トレイの上にティーカップを2つ並べて置き、

ググってもヒットしないような正体不明の飲み物の入ったポットを手に持ち、

当たり前のように床から数センチ浮いて、音もなくスゥーッと空中を移動して、

ドナオルさんが図書室≠フ扉を開き、中へと入ってきた。



「・・・さて・・・あれから7時間ほど経過したが・・・」


図書室のテーブルの上にトレイとポットを置き、

ふわり、とソファに腰掛けるドナオルさん。


「・・・その様子だと・・・まだ見つかってはおらぬようだな・・・」


「・・・・・・」


両ひざを立て、床の上に腰を下ろし、両腕で己の頭を抱え込んでいるルル先生。



「・・・イリモ・ラ・ゴヴィ・スデムラを用意してきたゆえ、一息入れるがよいぞ。」

ドナオルさんはテーブルの上のポットを手に取ると、

ググっても絶対にヒットしない謎の飲み物を、

コポコポコポ・・・とティーカップに注ぎ始める。


「・・・この部屋にある、全てのグリモアに・・・一通り、問いかけてみました・・・」


床の上で頭を抱え込んだまま、ぽつりと呟くルル先生。


「・・・そうか。」

「・・・どれひとつとして・・・私の声に・・・応えてはくれませんでした・・・」

「・・・そうか。」

カップに注いだイリモ・ラ・ゴヴィ・スデムラなる名の赤い飲み物を、

ずずず・・・と静かにすするドナオルさん。

「・・・私には・・・資格が無かった・・・ということでしょうか・・・?」

「・・・そういうことになるな。
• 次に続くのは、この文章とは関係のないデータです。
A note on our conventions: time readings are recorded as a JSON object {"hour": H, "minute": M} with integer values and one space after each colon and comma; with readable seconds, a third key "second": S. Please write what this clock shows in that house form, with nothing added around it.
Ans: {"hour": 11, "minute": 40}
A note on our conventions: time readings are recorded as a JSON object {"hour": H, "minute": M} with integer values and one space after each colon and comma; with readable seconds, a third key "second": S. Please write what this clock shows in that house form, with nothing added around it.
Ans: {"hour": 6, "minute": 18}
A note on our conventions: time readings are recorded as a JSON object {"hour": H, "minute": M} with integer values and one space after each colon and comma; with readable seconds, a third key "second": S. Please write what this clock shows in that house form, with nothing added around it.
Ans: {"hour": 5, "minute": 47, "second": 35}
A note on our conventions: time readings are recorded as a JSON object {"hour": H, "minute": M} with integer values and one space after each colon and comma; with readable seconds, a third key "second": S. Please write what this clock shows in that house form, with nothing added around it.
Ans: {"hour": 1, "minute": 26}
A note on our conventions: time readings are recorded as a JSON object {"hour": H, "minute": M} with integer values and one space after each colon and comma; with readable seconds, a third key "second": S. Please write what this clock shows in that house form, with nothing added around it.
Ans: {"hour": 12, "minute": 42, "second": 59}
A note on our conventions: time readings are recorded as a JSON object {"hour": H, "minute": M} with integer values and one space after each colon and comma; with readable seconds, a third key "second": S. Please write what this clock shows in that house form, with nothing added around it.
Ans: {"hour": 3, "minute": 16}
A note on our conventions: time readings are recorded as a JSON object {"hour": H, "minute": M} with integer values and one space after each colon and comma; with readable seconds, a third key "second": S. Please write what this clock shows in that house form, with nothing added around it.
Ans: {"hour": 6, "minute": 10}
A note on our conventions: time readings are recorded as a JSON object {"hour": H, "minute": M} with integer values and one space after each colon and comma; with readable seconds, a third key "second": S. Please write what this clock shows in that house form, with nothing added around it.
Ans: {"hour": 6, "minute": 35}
」

「・・・・・・」

「・・・あるいは、違う受け取り方もできる。」

かたん、とティーカップをソーサーの上に置き、すっと目を伏せるドナオルさん。

「・・・その方の魔術は、すでに完成している。

白魔法も黒魔法も、極めて高いレベルで習得している。

ゆえに学者≠ニしての力など、その方には必要ないのではないか、と。」

「・・・・・・」

「戦闘において、回復魔法か攻撃魔法か、どちらかに専念すべきではないか。

欲張って両方を行使しようとして、学者の力を身に付けてしまうと、

白魔法も黒魔法も制限されてしまい、中途半端になってしまうのではないか。

グリモアたちは、その方にそう言っているのかもしれん。」

「・・・私の魔術には・・・今以上の伸びしろは無い、と・・・そういういうことですか・・・?」

「・・・古(いにしえ)の戦術魔導書、グリモア。

それらは全て意志があり、必要な者の手に、必要な時が来るとたどり着く。

・・・今、この図書室内にある数百冊のグリモアが、

一冊たりともその方に呼応しなかったということは、

その方にはグリモアは必要ないと、そういうことなのだ。」

「・・・この図書室に並べられているもの以外には、グリモアは無いのですか・・・?」

「無い。 今この部屋に並べてあるもので全てだ。

無論、世界のどこかには、まだグリモアは眠っているであろうがな。」

「・・・・・・」

考えるまでも無く、ルル先生には、今さらそんなものを探しに行っている時間など無い。

「・・・いや、もう一冊・・・シノさんが持っている、あのグリモアがあります・・・!

あれが私に力を貸してくれるということは、考えられませんでしょうか・・・?」

「あり得ぬ。 あのグリモア、奥義書アルマデル≠ヘ、シノだけのために存在している。

その方の頭蓋の中にある脳が、その方だけのものであるように、

シノの持つアルマデルは、シノだけのものなのだ。」

「・・・なるほど、納得しました。 他人の脳を、自分には移植できませんものね・・・」


ルル先生は、にっこりと微笑むと、元気良くその場に立ち上がった。


「・・・ドナオルさん、本日は色々とお手を煩わせてしまい、申し訳ありませんでした。

私のために貴重なお時間を割いて下さいましたこと、感謝いたします。」

微笑みながら、深々と頭を下げるルル先生。

「・・・力になれず、すまなかった。 紹介してくれたスティーにも、顔向けができぬな。」

「とんでもございません。 全てはこの私に、学者たる資質が無かっただけのことです。

ドナオルさんの言うように、私は回復か攻撃、どちらかに専念する道がベストであると、

その事がわかっただけでも、充分な収穫でした^^」

「・・・そう言ってくれるならば、少しは余も救われるな。」

「・・・随分と長居してしまいました。 私はそろそろお暇させて頂き、

今の自分の実力に沿った戦術、戦法を、改めて見つめなおしてみようと思います。」

「・・・来たる京一門との決戦。 その方の活躍を祈っておるよ。」


すっ・・・と両者ともに手を差し伸べ、ドナオルさんとルル先生は、固い握手を交わした。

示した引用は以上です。